**INSTRUCCIONES:**
[1] Responde estas preguntas sobre el texto del ejercicio:
(a) ¿Qué hace con la calefacción quien escribe al llegar a su casa?
(b) ¿Con qué se arropa la persona a la que se dirige el texto?
(c) ¿Desde hace cuánto tiempo duerme esa persona en esos pocos metros cuadrados?
[2] Convierte en una lista numerada las líneas de los registros desde la que contiene "After each image, state" hasta el final de los registros, con la primera y la última incluidas. Deja fuera las líneas en blanco.

**TEXTO DEL EJERCICIO:**
········

Hola.

Pasaba por aquí como paso casi cada día, desde que por suerte he encontrado por fin una rutina que no sólo estabiliza mis días, sino también mi cabeza. Y lo curioso es que, aunque no me conoces, yo ya me he inventado unas cuantas vidas para ti.

Coincidimos en la esquina de la vida que más te duele y, sin embargo, en la más reconfortante para mí. Nos parecemos en la cantidad de bostezos que intercambiamos cada mañana, y en lo cansados que estamos cada noche. Y mientras yo subo la calefacción de mi casa al llegar, bajan los grados en esos pocos metros cuadrados en los que duermes desde hace unos meses.

No, ya he dicho que no te conozco. Pero me sé de memoria la expresión que se adueña de tus ojos cada vez que pides lo que tantas veces diste a otros. Me sé de memoria la resignación con la que te arropas con esos cuatro cartones que encontraste en el lugar donde la gente se deshace de lo que se les ha vuelto inútil. Todo aquello que, en realidad, a ti tanto te falta. 

Y es que vas coleccionando las sobras de otros. Ya no recuerdas cuál fue la última vez que tuviste la oportunidad de ser el primero en desenvolver algo. El primero en desvirgar cualquier novedad.  Porque tú ya eres experto en lo vintage, en lo hortera y en lo pasado de moda.  Tú no entiendes de mercadillos de segunda mano, tú entiendes de mercadillos de última mano. Sin embargo, en este tipo de mercadillos, las manos no están.

········

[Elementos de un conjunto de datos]
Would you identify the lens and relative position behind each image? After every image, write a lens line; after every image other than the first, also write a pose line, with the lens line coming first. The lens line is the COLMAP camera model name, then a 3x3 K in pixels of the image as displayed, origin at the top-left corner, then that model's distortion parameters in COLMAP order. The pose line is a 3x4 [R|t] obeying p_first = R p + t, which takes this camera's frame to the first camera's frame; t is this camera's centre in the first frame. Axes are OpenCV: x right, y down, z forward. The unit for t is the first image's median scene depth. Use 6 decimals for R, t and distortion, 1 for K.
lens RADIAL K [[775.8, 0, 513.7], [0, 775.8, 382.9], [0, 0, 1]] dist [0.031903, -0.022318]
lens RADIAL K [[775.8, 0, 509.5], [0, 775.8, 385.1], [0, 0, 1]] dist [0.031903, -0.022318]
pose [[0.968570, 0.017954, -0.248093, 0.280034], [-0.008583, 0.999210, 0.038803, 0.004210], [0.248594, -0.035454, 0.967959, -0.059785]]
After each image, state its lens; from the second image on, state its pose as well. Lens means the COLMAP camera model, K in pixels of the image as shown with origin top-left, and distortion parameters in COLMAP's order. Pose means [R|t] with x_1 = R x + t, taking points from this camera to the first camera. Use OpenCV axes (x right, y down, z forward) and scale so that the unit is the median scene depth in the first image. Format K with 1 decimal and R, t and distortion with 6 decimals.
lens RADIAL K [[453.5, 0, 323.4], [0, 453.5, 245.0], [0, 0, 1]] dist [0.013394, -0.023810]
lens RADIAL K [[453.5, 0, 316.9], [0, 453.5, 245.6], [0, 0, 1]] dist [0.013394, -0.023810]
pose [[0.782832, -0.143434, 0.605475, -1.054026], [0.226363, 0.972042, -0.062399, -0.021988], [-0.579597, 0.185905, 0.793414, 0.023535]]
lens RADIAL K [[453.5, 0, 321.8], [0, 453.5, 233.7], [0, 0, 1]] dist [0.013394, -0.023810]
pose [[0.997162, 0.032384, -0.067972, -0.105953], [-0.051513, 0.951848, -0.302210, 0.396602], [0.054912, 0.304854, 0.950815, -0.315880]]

········

**RESPUESTAS:**
[1]
(a) La sube.
(b) Con cuatro cartones.
(c) Desde hace unos meses.

[2]
1. After each image, state its lens; from the second image on, state its pose as well. Lens means the COLMAP camera model, K in pixels of the image as shown with origin top-left, and distortion parameters in COLMAP's order. Pose means [R|t] with x_1 = R x + t, taking points from this camera to the first camera. Use OpenCV axes (x right, y down, z forward) and scale so that the unit is the median scene depth in the first image. Format K with 1 decimal and R, t and distortion with 6 decimals.
2. lens RADIAL K [[453.5, 0, 323.4], [0, 453.5, 245.0], [0, 0, 1]] dist [0.013394, -0.023810]
3. lens RADIAL K [[453.5, 0, 316.9], [0, 453.5, 245.6], [0, 0, 1]] dist [0.013394, -0.023810]
4. pose [[0.782832, -0.143434, 0.605475, -1.054026], [0.226363, 0.972042, -0.062399, -0.021988], [-0.579597, 0.185905, 0.793414, 0.023535]]
5. lens RADIAL K [[453.5, 0, 321.8], [0, 453.5, 233.7], [0, 0, 1]] dist [0.013394, -0.023810]
6. pose [[0.997162, 0.032384, -0.067972, -0.105953], [-0.051513, 0.951848, -0.302210, 0.396602], [0.054912, 0.304854, 0.950815, -0.315880]]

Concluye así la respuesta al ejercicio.